GB 2013 (Trance) Regie: Danny Boyle, mit James McAvoy, Vincent Cassel, Rosario Dawson, 101 Min.
Danny Boyles reiches und abwechslungsreiches Regie-Schaffen spannt sich von „Trainspotting", einem Kultfilm der Neunziger, bis zu „Slumdog Millionär", der indischen Hollywood-Sensation, die gleich acht Oscars einheimste. Dass auch „Trance" trotz erkennbarer Handschrift und Tonspur wieder überrascht, liegt an der äußerst raffinierten Geschichte mit ihren vielen Wendungen: Über eine flotte Schnitt- und Szenenfolge landen wir mitten in einem großen Kunstraub.

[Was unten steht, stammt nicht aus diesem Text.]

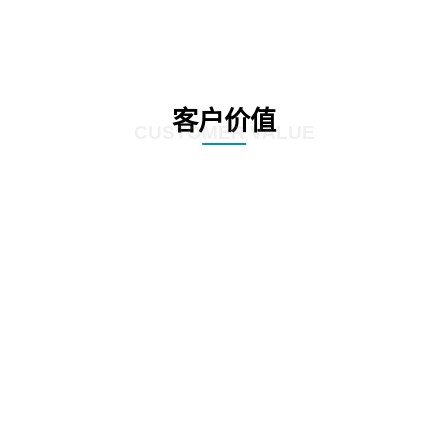
客户价值
CUSTOMER VALUE
01
实时掌控开发、测试、发布新产品过程中的每一步及系统状态。
02
快速准确定位bug，有效排查故障，帮助产品快速上线、持续交付。
03
关联分析，实时监测服务调用链、应用性能及用户行为。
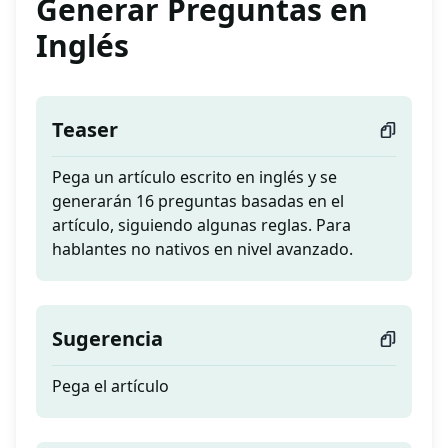
Generar Preguntas en
Inglés
Teaser
Pega un artículo escrito en inglés y se
generarán 16 preguntas basadas en el
artículo, siguiendo algunas reglas. Para
hablantes no nativos en nivel avanzado.
Sugerencia
Pega el artículo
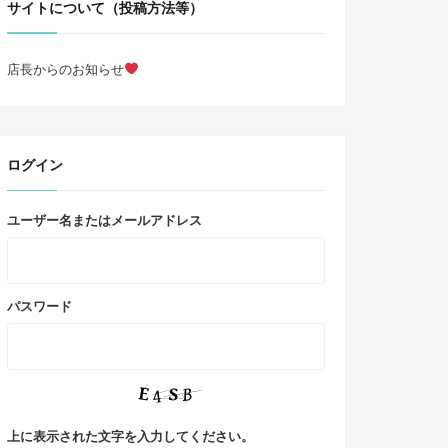
サイトについて（投稿方法等）
店長からのお知らせ
ログイン
ユーザー名またはメールアドレス
パスワード
上に表示された文字を入力してください。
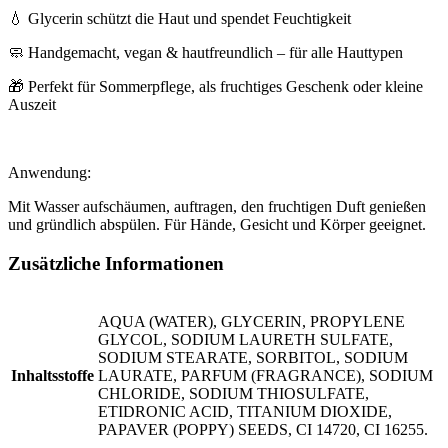
💧 Glycerin schützt die Haut und spendet Feuchtigkeit
🧼 Handgemacht, vegan & hautfreundlich – für alle Hauttypen
🎁 Perfekt für Sommerpflege, als fruchtiges Geschenk oder kleine
Auszeit
Anwendung:
Mit Wasser aufschäumen, auftragen, den fruchtigen Duft genießen
und gründlich abspülen. Für Hände, Gesicht und Körper geeignet.
Zusätzliche Informationen
AQUA (WATER), GLYCERIN, PROPYLENE
GLYCOL, SODIUM LAURETH SULFATE,
SODIUM STEARATE, SORBITOL, SODIUM
Inhaltsstoffe
LAURATE, PARFUM (FRAGRANCE), SODIUM
CHLORIDE, SODIUM THIOSULFATE,
ETIDRONIC ACID, TITANIUM DIOXIDE,
PAPAVER (POPPY) SEEDS, CI 14720, CI 16255.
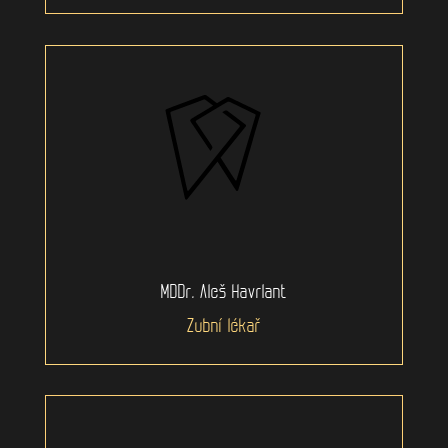
MDDr. Aleš Havrlant
Zubní lékař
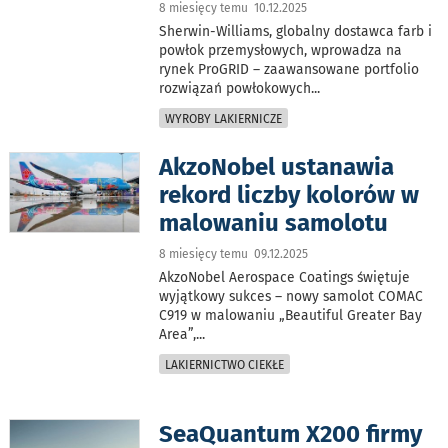
8 miesięcy temu 10.12.2025
Sherwin-Williams, globalny dostawca farb i
powłok przemysłowych, wprowadza na
rynek ProGRID – zaawansowane portfolio
rozwiązań powłokowych
...
WYROBY LAKIERNICZE
AkzoNobel ustanawia
rekord liczby kolorów w
malowaniu samolotu
8 miesięcy temu 09.12.2025
AkzoNobel Aerospace Coatings świętuje
wyjątkowy sukces – nowy samolot COMAC
C919 w malowaniu „Beautiful Greater Bay
Area”,
...
LAKIERNICTWO CIEKŁE
SeaQuantum X200 firmy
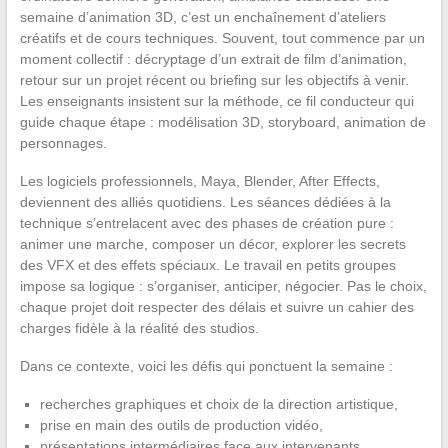
semaine d’animation 3D, c’est un enchaînement d’ateliers
créatifs et de cours techniques. Souvent, tout commence par un
moment collectif : décryptage d’un extrait de film d’animation,
retour sur un projet récent ou briefing sur les objectifs à venir.
Les enseignants insistent sur la méthode, ce fil conducteur qui
guide chaque étape : modélisation 3D, storyboard, animation de
personnages.
Les logiciels professionnels, Maya, Blender, After Effects,
deviennent des alliés quotidiens. Les séances dédiées à la
technique s’entrelacent avec des phases de création pure :
animer une marche, composer un décor, explorer les secrets
des VFX et des effets spéciaux. Le travail en petits groupes
impose sa logique : s’organiser, anticiper, négocier. Pas le choix,
chaque projet doit respecter des délais et suivre un cahier des
charges fidèle à la réalité des studios.
Dans ce contexte, voici les défis qui ponctuent la semaine :
recherches graphiques et choix de la direction artistique,
prise en main des outils de production vidéo,
présentations intermédiaires face aux intervenants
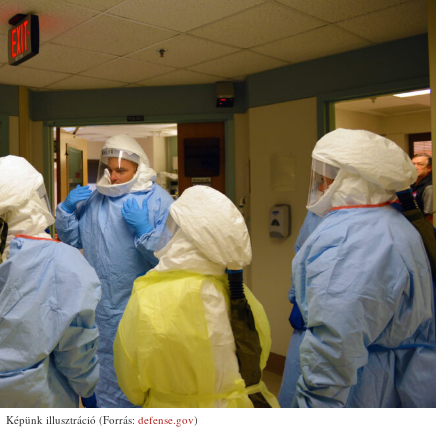
Képünk illusztráció (Forrás:
defense.gov
)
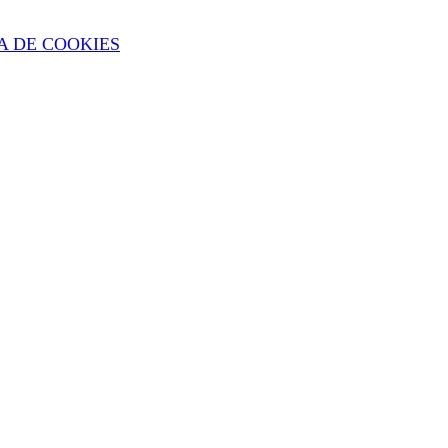
A DE COOKIES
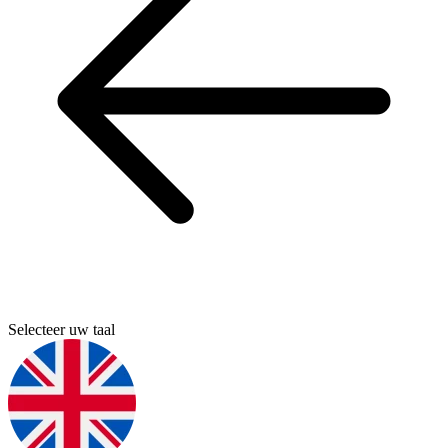
Selecteer uw taal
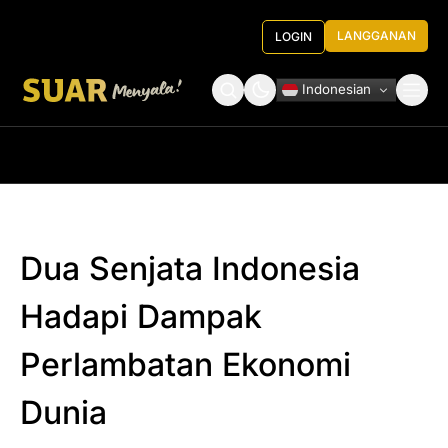
LANGGANAN
LOGIN
Indonesian
Tentang Kami
Roundtable Decision
Dua Senjata Indonesia
Hadapi Dampak
Perlambatan Ekonomi
Dunia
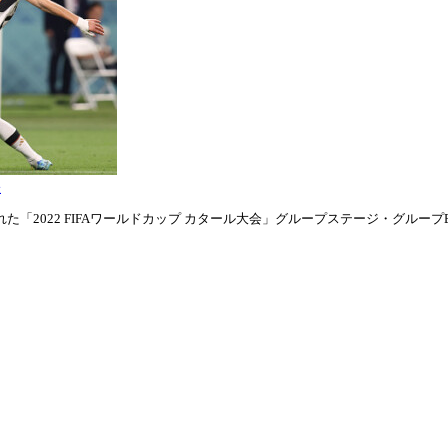
表
「2022 FIFAワールドカップ カタール大会」グループステージ・グループE第1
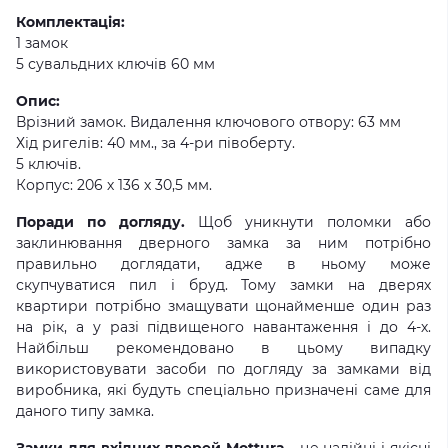
Комплектація:
1 замок
5 сувальдних ключів 60 мм
Опис:
Врізний замок. Видалення ключового отвору: 63 мм
Хід ригелів: 40 мм., за 4-ри півоберту.
5 ключів.
Корпус: 206 х 136 х 30,5 мм.
Поради по догляду.
Щоб уникнути поломки або
заклинювання дверного замка за ним потрібно
правильно доглядати, адже в ньому може
скупчуватися пил і бруд. Тому замки на дверях
квартири потрібно змащувати щонайменше один раз
на рік, а у разі підвищеного навантаження і до 4-х.
Найбільш рекомендовано в цьому випадку
використовувати засоби по догляду за замками від
виробника, які будуть спеціально призначені саме для
даного типу замка.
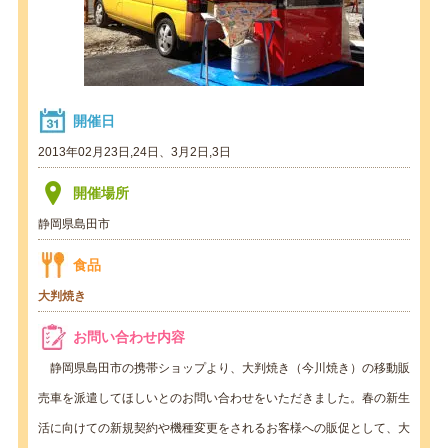
開催日
2013年02月23日,24日、3月2日,3日
開催場所
静岡県島田市
食品
大判焼き
お問い合わせ内容
静岡県島田市の携帯ショップより、大判焼き（今川焼き）の移動販
売車を派遣してほしいとのお問い合わせをいただきました。春の新生
活に向けての新規契約や機種変更をされるお客様への販促として、大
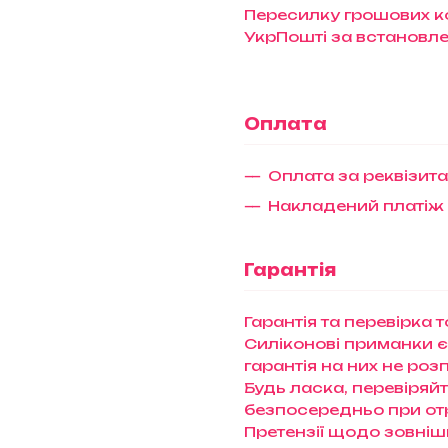
Пересилку грошових ко
УкрПошті за встановл
Оплата
Оплата за реквізит
Накладений платіж
Гарантія
Гарантія та перевірка 
Силіконові приманки є
гарантія на них не ро
Будь ласка, перевіряй
безпосередньо при отри
Претензії щодо зовніш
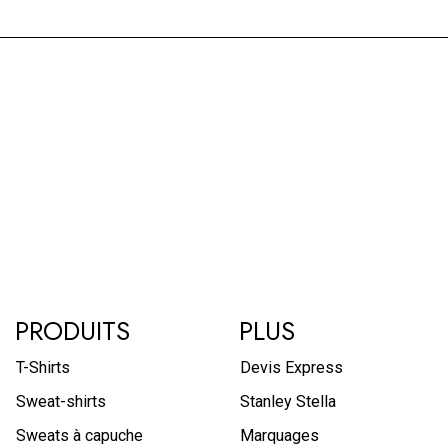
PRODUITS
PLUS
T-Shirts
Devis Express
Sweat-shirts
Stanley Stella
Sweats à capuche
Marquages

Gerade wurde Goyas wunderbares Gemälde „Flug der Hexen" für 25 Millionen bei einem Londoner Auktionator versteigert, da dringen Gangster ins Gebäude ein, werfen Gasgranaten und zerstören die Überwachungsanlagen. Simon (James McAvoy), ein junger Kunstauktionator und Erzähler dieser Szene, verfährt nach Protokoll, schnappt sich das Bild, verstaut es in einer Spezialtasche und will es in einen Safe mit Zeitschloss schmeißen. Doch davor wartet schon Gangster Franck (Vincent Cassel), anscheinend Masterbrain des Kunstraubes. Als Franck jedoch Simon mit dem Kolben seines Gewehrs ko schlägt, geht in dessen Gehirn etwas schief.
Denn schnell zeigt sich eine nächste Schicht unter dem vermeintlichen Überfall. Simon arbeitete eigentlich mit den Gangstern zusammen, beraubte aber im Chaos selbst die Räuber und weiß nun nach dem Schlag auf den Kopf nicht mehr, wo er die wertvolle Leinwand versteckte. Da selbst das blutige Ziehen der Fingernägel dem Gedächtnis nicht nachhilft, versuchen sie es mit Hypnose. Die zufällig ausgewählte Elizabeth Lamb (Rosario Dawson) wird über ein witziges Medley von Ängsten und Problemchen als exzellente Spezialistin vorgestellt. Sofort durchschaut sie aber auch die seltsame Situation, dass Simon nicht wirklich seine Autoschlüssel sucht und dass die Sitzung über ein verstecktes Mikrophon Mithörer hat. Nach noch einer überraschenden Wende gibt die resolute und kluge Elizabeth plötzlich dem knallharten Gangsterboss Franck die Anweisungen: Damit Simon sich erinnert, brauche er Vertrauen, er befürchte - wieso nur? - von der Gang umgebracht zu werden. Deshalb erzählen die harten Kerle nicht nur von ihren schlimmsten Ängsten, sie geben Simon sogar die Kontrolle, vermittels eines Kode-Wortes diese in den Gruppensitzungen aufzurufen! Elizabeth sitzt nun wie eine strenge Lehrerin den schweren Jungs vor.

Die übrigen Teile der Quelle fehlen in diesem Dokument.